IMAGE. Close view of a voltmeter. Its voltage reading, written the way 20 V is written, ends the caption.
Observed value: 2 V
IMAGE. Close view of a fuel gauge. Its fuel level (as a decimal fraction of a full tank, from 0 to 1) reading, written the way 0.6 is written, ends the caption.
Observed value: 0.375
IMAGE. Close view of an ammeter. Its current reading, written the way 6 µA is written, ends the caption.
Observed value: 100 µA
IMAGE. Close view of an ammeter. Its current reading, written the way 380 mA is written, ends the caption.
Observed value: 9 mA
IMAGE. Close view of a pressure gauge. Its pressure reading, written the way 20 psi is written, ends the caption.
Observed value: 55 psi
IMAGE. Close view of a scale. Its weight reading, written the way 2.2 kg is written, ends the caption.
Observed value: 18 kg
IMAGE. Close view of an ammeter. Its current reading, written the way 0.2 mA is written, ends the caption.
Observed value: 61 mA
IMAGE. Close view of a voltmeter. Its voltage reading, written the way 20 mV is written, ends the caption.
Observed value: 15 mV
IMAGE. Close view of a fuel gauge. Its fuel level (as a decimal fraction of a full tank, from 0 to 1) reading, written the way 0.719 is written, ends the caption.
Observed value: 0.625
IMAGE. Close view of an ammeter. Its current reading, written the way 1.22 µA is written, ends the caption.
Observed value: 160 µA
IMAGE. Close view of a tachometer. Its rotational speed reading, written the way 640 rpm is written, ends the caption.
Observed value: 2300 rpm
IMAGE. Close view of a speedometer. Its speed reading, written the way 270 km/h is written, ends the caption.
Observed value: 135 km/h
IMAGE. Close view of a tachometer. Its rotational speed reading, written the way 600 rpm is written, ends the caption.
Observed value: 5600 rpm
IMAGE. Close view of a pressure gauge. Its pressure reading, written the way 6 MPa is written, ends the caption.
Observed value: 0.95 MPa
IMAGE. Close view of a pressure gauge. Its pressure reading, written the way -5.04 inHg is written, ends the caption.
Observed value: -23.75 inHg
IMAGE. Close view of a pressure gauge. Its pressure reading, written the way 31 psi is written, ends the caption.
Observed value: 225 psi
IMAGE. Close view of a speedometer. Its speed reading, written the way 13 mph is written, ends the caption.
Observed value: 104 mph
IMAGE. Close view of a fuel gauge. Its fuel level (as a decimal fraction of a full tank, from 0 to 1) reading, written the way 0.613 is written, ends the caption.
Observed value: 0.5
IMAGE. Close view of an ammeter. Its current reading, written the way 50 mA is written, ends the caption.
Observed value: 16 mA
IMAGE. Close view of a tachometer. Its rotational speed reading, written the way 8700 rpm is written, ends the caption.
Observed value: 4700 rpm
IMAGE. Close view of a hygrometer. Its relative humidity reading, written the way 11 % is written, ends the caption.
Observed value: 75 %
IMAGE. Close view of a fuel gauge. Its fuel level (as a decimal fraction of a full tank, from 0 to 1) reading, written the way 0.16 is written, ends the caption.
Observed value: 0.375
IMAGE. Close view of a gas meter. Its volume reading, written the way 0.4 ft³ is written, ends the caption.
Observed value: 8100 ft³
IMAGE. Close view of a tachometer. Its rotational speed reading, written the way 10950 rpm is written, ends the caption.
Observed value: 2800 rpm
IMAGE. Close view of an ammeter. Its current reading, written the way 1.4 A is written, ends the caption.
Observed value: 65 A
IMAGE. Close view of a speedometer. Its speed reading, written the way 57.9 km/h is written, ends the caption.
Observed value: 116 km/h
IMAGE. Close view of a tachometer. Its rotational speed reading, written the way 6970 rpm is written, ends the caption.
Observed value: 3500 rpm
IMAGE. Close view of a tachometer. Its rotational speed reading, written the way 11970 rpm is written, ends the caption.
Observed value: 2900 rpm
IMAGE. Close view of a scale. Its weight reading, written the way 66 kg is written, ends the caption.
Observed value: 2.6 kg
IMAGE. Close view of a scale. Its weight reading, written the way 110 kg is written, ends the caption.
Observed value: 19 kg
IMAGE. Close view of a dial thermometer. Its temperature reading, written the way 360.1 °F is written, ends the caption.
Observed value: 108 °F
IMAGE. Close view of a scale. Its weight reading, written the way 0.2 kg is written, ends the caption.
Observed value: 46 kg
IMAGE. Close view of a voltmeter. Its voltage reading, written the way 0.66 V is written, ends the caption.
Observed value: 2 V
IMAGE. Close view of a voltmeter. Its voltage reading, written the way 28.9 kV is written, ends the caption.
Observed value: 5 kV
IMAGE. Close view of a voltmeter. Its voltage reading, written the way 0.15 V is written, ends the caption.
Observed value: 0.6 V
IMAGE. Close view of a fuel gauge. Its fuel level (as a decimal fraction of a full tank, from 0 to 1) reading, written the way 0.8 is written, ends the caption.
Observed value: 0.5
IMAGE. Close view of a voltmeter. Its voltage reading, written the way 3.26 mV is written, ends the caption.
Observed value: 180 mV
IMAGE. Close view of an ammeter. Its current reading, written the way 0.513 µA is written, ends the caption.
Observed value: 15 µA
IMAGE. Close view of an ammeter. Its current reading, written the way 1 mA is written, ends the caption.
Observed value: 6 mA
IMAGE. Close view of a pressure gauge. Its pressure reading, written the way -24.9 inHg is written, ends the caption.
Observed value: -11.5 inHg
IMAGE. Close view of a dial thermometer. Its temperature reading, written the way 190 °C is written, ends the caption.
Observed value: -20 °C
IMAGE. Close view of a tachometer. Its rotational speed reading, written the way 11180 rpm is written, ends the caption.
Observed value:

EXERCISE PROMPT =>
Reproduce the lines between the one containing "kV is written, ends the caption." and the one containing "Observed value: 6 mA", inclusive, swapping "Close view" for "Detailed view" and leaving everything else unchanged.

SOLUTION TO THE EXERCISE =>
IMAGE. Detailed view of a voltmeter. Its voltage reading, written the way 28.9 kV is written, ends the caption.
Observed value: 5 kV
IMAGE. Detailed view of a voltmeter. Its voltage reading, written the way 0.15 V is written, ends the caption.
Observed value: 0.6 V
IMAGE. Detailed view of a fuel gauge. Its fuel level (as a decimal fraction of a full tank, from 0 to 1) reading, written the way 0.8 is written, ends the caption.
Observed value: 0.5
IMAGE. Detailed view of a voltmeter. Its voltage reading, written the way 3.26 mV is written, ends the caption.
Observed value: 180 mV
IMAGE. Detailed view of an ammeter. Its current reading, written the way 0.513 µA is written, ends the caption.
Observed value: 15 µA
IMAGE. Detailed view of an ammeter. Its current reading, written the way 1 mA is written, ends the caption.
Observed value: 6 mA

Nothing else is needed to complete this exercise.